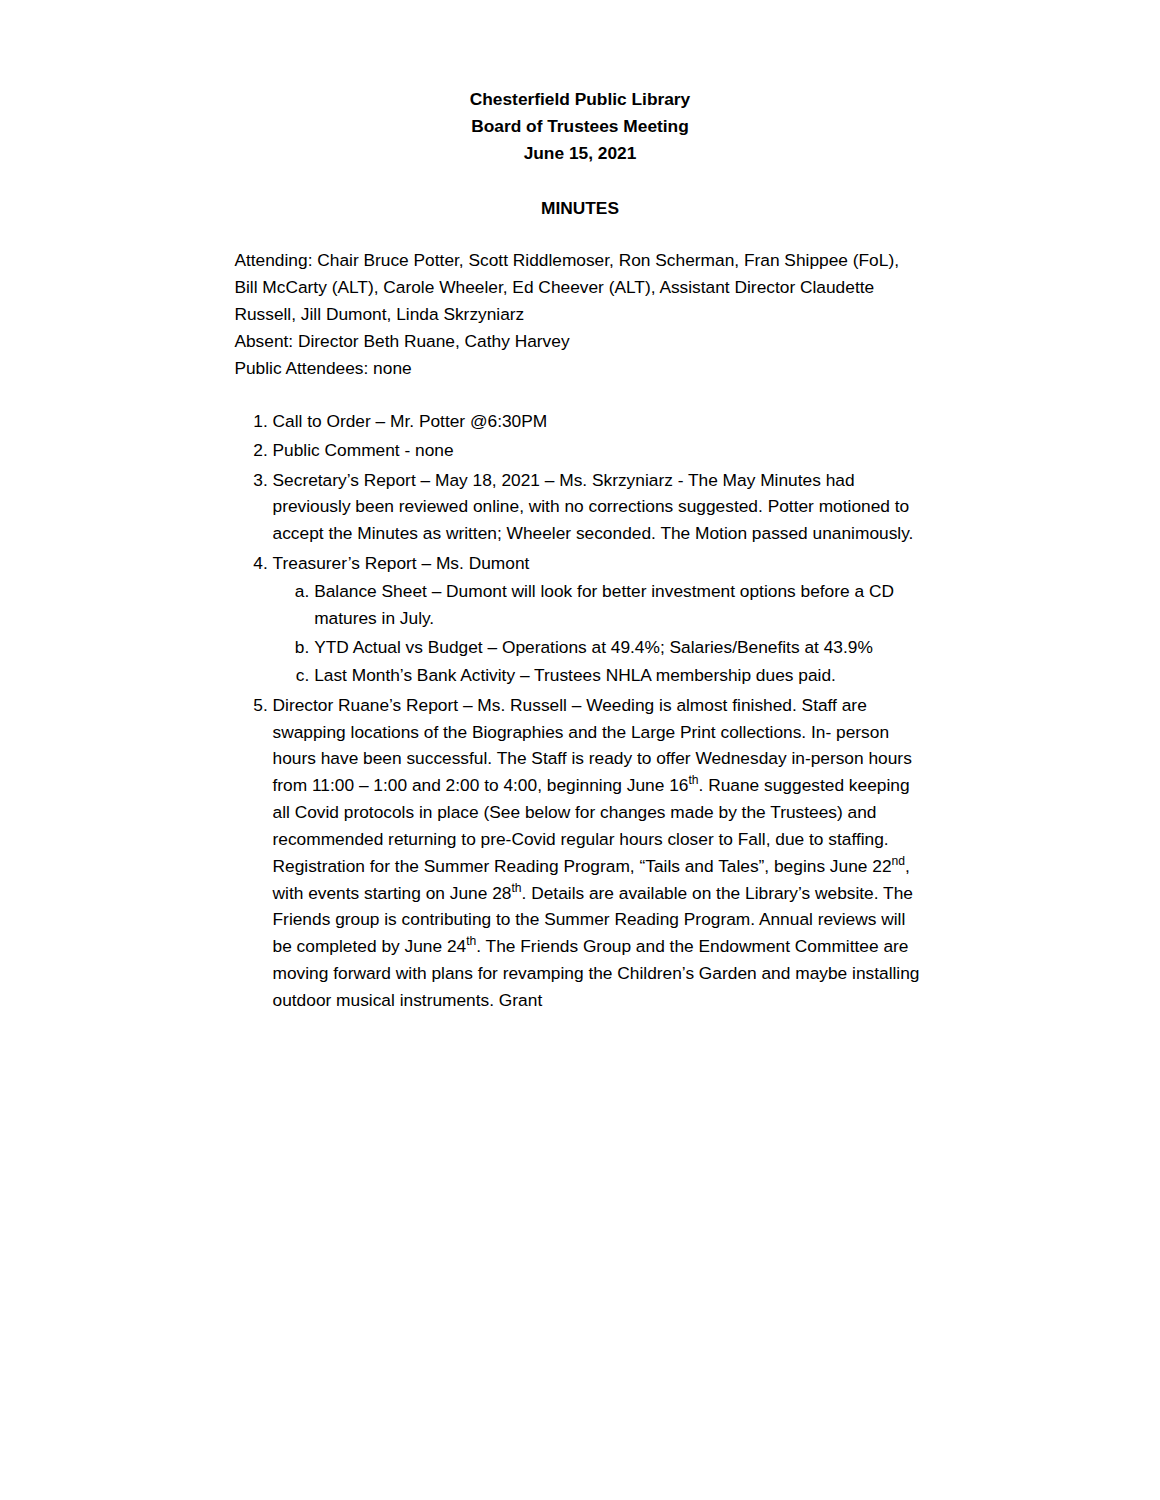Chesterfield Public Library
Board of Trustees Meeting
June 15, 2021
MINUTES
Attending: Chair Bruce Potter, Scott Riddlemoser, Ron Scherman, Fran Shippee (FoL), Bill McCarty (ALT), Carole Wheeler, Ed Cheever (ALT), Assistant Director Claudette Russell, Jill Dumont, Linda Skrzyniarz
Absent: Director Beth Ruane, Cathy Harvey
Public Attendees: none
Call to Order – Mr. Potter @6:30PM
Public Comment - none
Secretary’s Report – May 18, 2021 – Ms. Skrzyniarz - The May Minutes had previously been reviewed online, with no corrections suggested. Potter motioned to accept the Minutes as written; Wheeler seconded. The Motion passed unanimously.
Treasurer’s Report – Ms. Dumont
Balance Sheet – Dumont will look for better investment options before a CD matures in July.
YTD Actual vs Budget – Operations at 49.4%; Salaries/Benefits at 43.9%
Last Month’s Bank Activity – Trustees NHLA membership dues paid.
Director Ruane’s Report – Ms. Russell – Weeding is almost finished. Staff are swapping locations of the Biographies and the Large Print collections. In- person hours have been successful. The Staff is ready to offer Wednesday in-person hours from 11:00 – 1:00 and 2:00 to 4:00, beginning June 16th. Ruane suggested keeping all Covid protocols in place (See below for changes made by the Trustees) and recommended returning to pre-Covid regular hours closer to Fall, due to staffing. Registration for the Summer Reading Program, “Tails and Tales”, begins June 22nd, with events starting on June 28th. Details are available on the Library’s website. The Friends group is contributing to the Summer Reading Program. Annual reviews will be completed by June 24th. The Friends Group and the Endowment Committee are moving forward with plans for revamping the Children’s Garden and maybe installing outdoor musical instruments. Grant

#### [INSTRUCTIONS FOR THE TASK]
Return the lines of the records that include the string "suggested".

#### [SOLUTION]
Secretary’s Report – May 18, 2021 – Ms. Skrzyniarz - The May Minutes had previously been reviewed online, with no corrections suggested. Potter motioned to accept the Minutes as written; Wheeler seconded. The Motion passed unanimously.
Director Ruane’s Report – Ms. Russell – Weeding is almost finished. Staff are swapping locations of the Biographies and the Large Print collections. In- person hours have been successful. The Staff is ready to offer Wednesday in-person hours from 11:00 – 1:00 and 2:00 to 4:00, beginning June 16th. Ruane suggested keeping all Covid protocols in place (See below for changes made by the Trustees) and recommended returning to pre-Covid regular hours closer to Fall, due to staffing. Registration for the Summer Reading Program, “Tails and Tales”, begins June 22nd, with events starting on June 28th. Details are available on the Library’s website. The Friends group is contributing to the Summer Reading Program. Annual reviews will be completed by June 24th. The Friends Group and the Endowment Committee are moving forward with plans for revamping the Children’s Garden and maybe installing outdoor musical instruments. Grant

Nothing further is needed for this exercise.